• PROBLEM: A verbatim copy is needed of the lines below from the one containing "सङ्गति गर्‍यौँ। कामकुर" up to and including the one containing "treinamento adequado, para", excluding pictures.

• RECORDS FOR THIS EXERCISE:
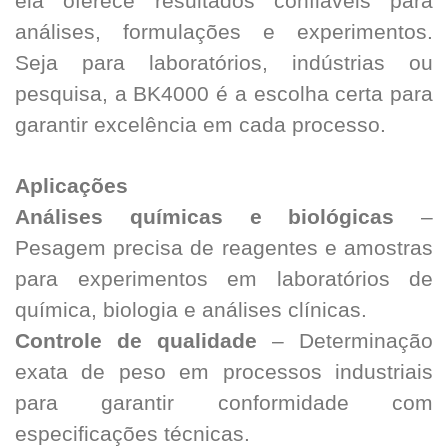
ela oferece resultados confiáveis para
análises, formulações e experimentos.
Seja para laboratórios, indústrias ou
pesquisa, a BK4000 é a escolha certa para
garantir excelência em cada processo.
Aplicações
Análises químicas e biológicas
–
Pesagem precisa de reagentes e amostras
para experimentos em laboratórios de
química, biologia e análises clínicas.
Controle de qualidade
– Determinação
exata de peso em processos industriais
para garantir conformidade com
especificações técnicas.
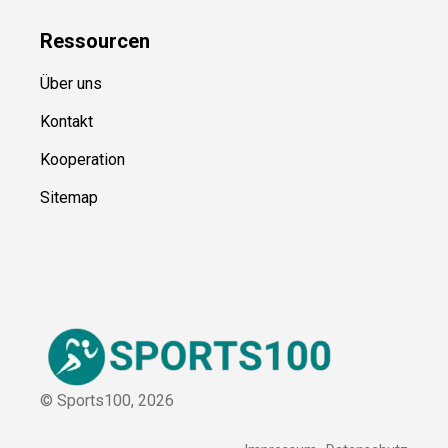
Blog
Ressource
n
Über uns
Kontakt
Kooperation
Sitemap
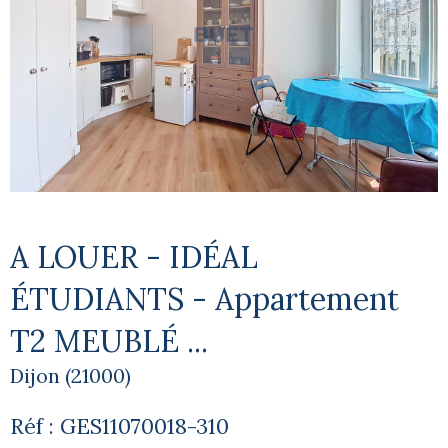
A LOUER - IDÉAL
ÉTUDIANTS - Appartement
T2 MEUBLÉ ...
Dijon (21000)
Réf : GES11070018-310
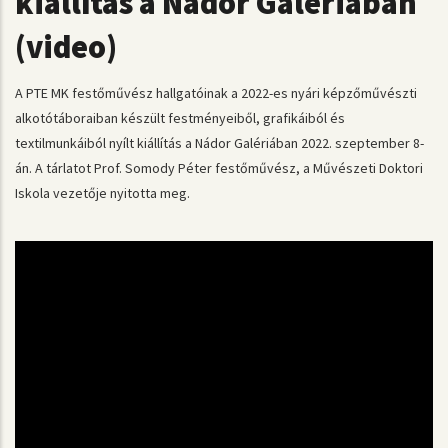
kiállítás a Nádor Galériában
(video)
A PTE MK festőművész hallgatóinak a 2022-es nyári képzőművészti
alkotótáboraiban készült festményeiből, grafikáiból és
textilmunkáiból nyílt kiállítás a Nádor Galériában 2022. szeptember 8-
án. A tárlatot Prof. Somody Péter festőművész, a Művészeti Doktori
Iskola vezetője nyitotta meg.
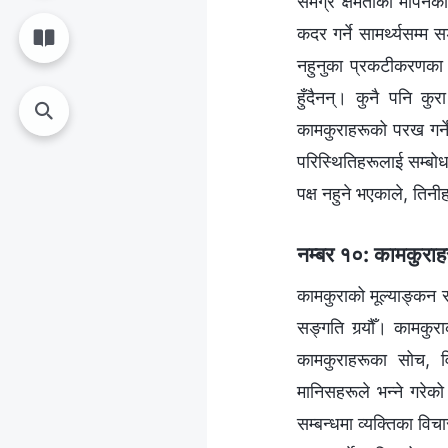
समग्र क्षमताको मापनको
कदर गर्ने सामर्थ्यसम्म स
नहुनुका प्रकटीकरणका बा
हुँदैनन्। कुनै पनि कु
कामकुराहरूको परख गर्ने स
परिस्थितिहरूलाई सम्बोधन 
पक्ष नहुने भएकाले, तिनी
नम्बर १०: कामकुराहर
कामकुराको मूल्याङ्कन र क
सङ्गति गर्‍यौँ। कामकुर
कामकुराहरूका सोच, वि
मानिसहरूले भन्‍ने गरेक
सम्बन्धमा व्यक्तिका विचा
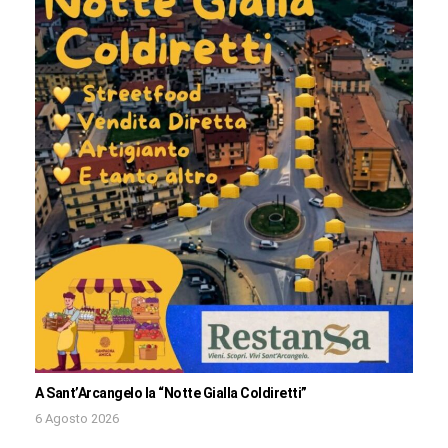
A Sant’Arcangelo la “Notte Gialla Coldiretti”
6 Agosto 2026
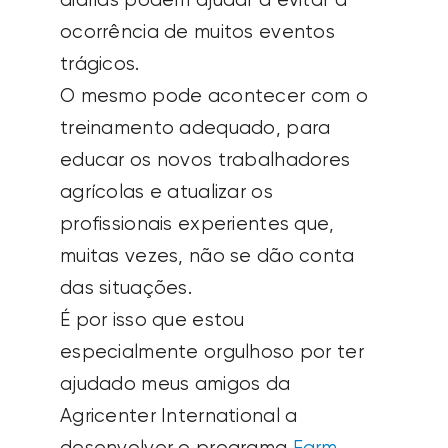
diárias podem ajudar a evitar a
ocorrência de muitos eventos
trágicos.
O mesmo pode acontecer com o
treinamento adequado, para
educar os novos trabalhadores
agrícolas e atualizar os
profissionais experientes que,
muitas vezes, não se dão conta
das situações.
É por isso que estou
especialmente orgulhoso por ter
ajudado meus amigos da
Agricenter International a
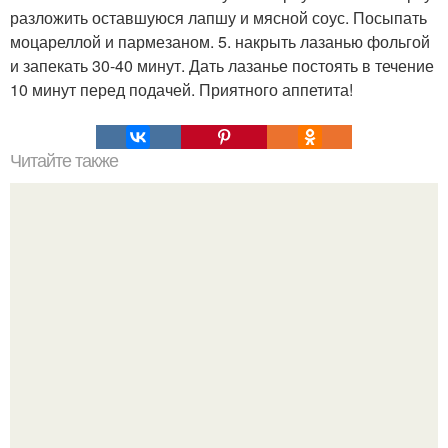
разложить оставшуюся лапшу и мясной соус. Посыпать
моцареллой и пармезаном. 5. накрыть лазанью фольгой
и запекать 30-40 минут. Дать лазанье постоять в течение
10 минут перед подачей. Приятного аппетита!
Читайте также
Очень ленивые пельмени.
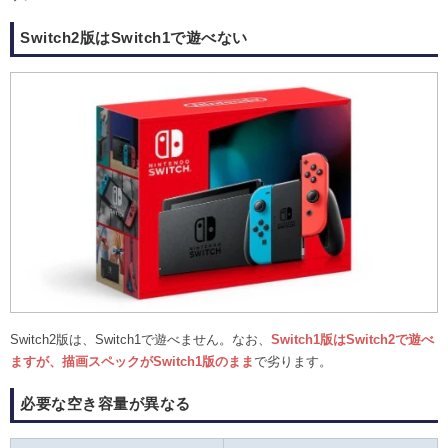
Switch2版はSwitch1で遊べない
Switch2版は、Switch1で遊べません。なお、
Switch1版はSwitch2で遊べ
ますが、描画スペックがSwitch1版のまま
で劣ります。
必要な空き容量が異なる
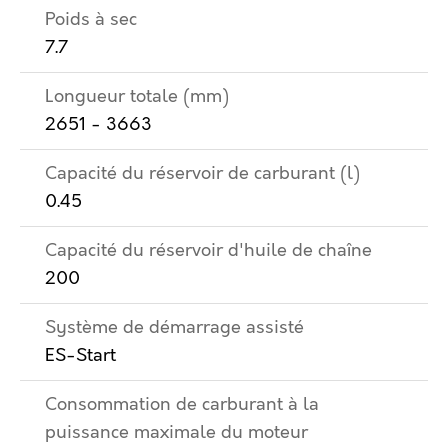
Poids à sec
7.7
Longueur totale (mm)
2651 - 3663
Capacité du réservoir de carburant (l)
0.45
Capacité du réservoir d'huile de chaîne
200
Système de démarrage assisté
ES-Start
Consommation de carburant à la
puissance maximale du moteur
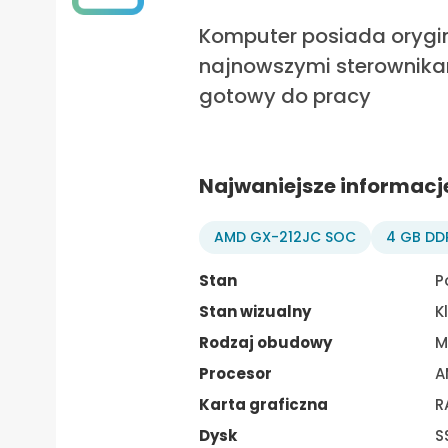
Komputer posiada orygina
najnowszymi sterownikam
gotowy do pracy
Najwaniejsze informacj
AMD GX-212JC SOC
4 GB DD
Stan
P
Stan wizualny
K
Rodzaj obudowy
M
Procesor
A
Karta graficzna
R
Dysk
S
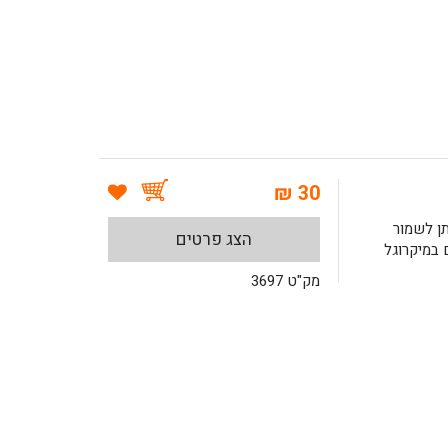
30 ₪
תן לשמור
הצג פרטים
במיקרוגל
מק"ט 3697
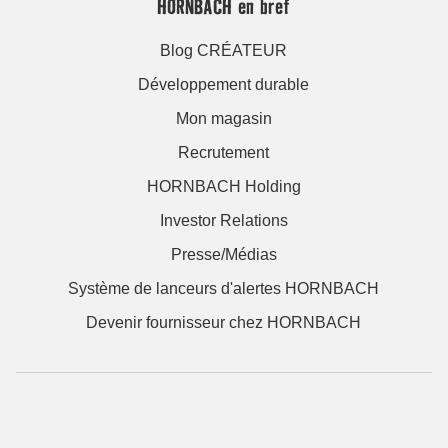
HORNBACH en bref
Blog CRÉATEUR
Développement durable
Mon magasin
Recrutement
HORNBACH Holding
Investor Relations
Presse/Médias
Système de lanceurs d'alertes HORNBACH
Devenir fournisseur chez HORNBACH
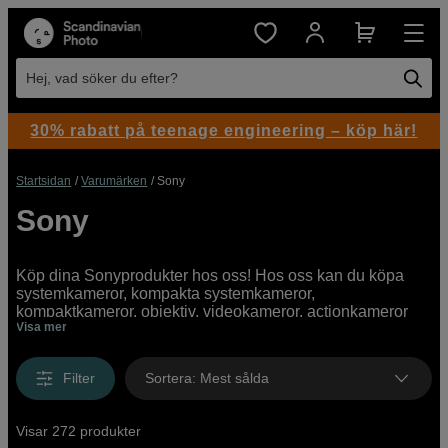
Hej, vad söker du efter?
30% rabatt på teenage engineering – köp här!
Startsidan
Varumärken
Sony
Sony
Köp dina Sonyprodukter hos oss! Hos oss kan du köpa
systemkameror, kompakta systemkameror,
kompaktkameror, objektiv, videokameror, actionkameror
Visa mer
och tillbehör från Sony både online och i butik. Vi har ett
brett utbud av Sonyprodukter med allt från instegsmodeller
till proffesionella high end-kameror.
Filter
Sortera
:
Mest sålda
Visar 272 produkter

• SOLUTION TO THIS EXERCISE:
सङ्गति गर्‍यौँ। कामकुर
कामकुराहरूका सोच, वि
मानिसहरूले भन्‍ने गरेक
सम्बन्धमा व्यक्तिका विचा
A Sant’Arcangelo la “Notte Gialla Coldiretti”
6 Agosto 2026
diárias podem ajudar a evitar a
ocorrência de muitos eventos
trágicos.
O mesmo pode acontecer com o
treinamento adequado, para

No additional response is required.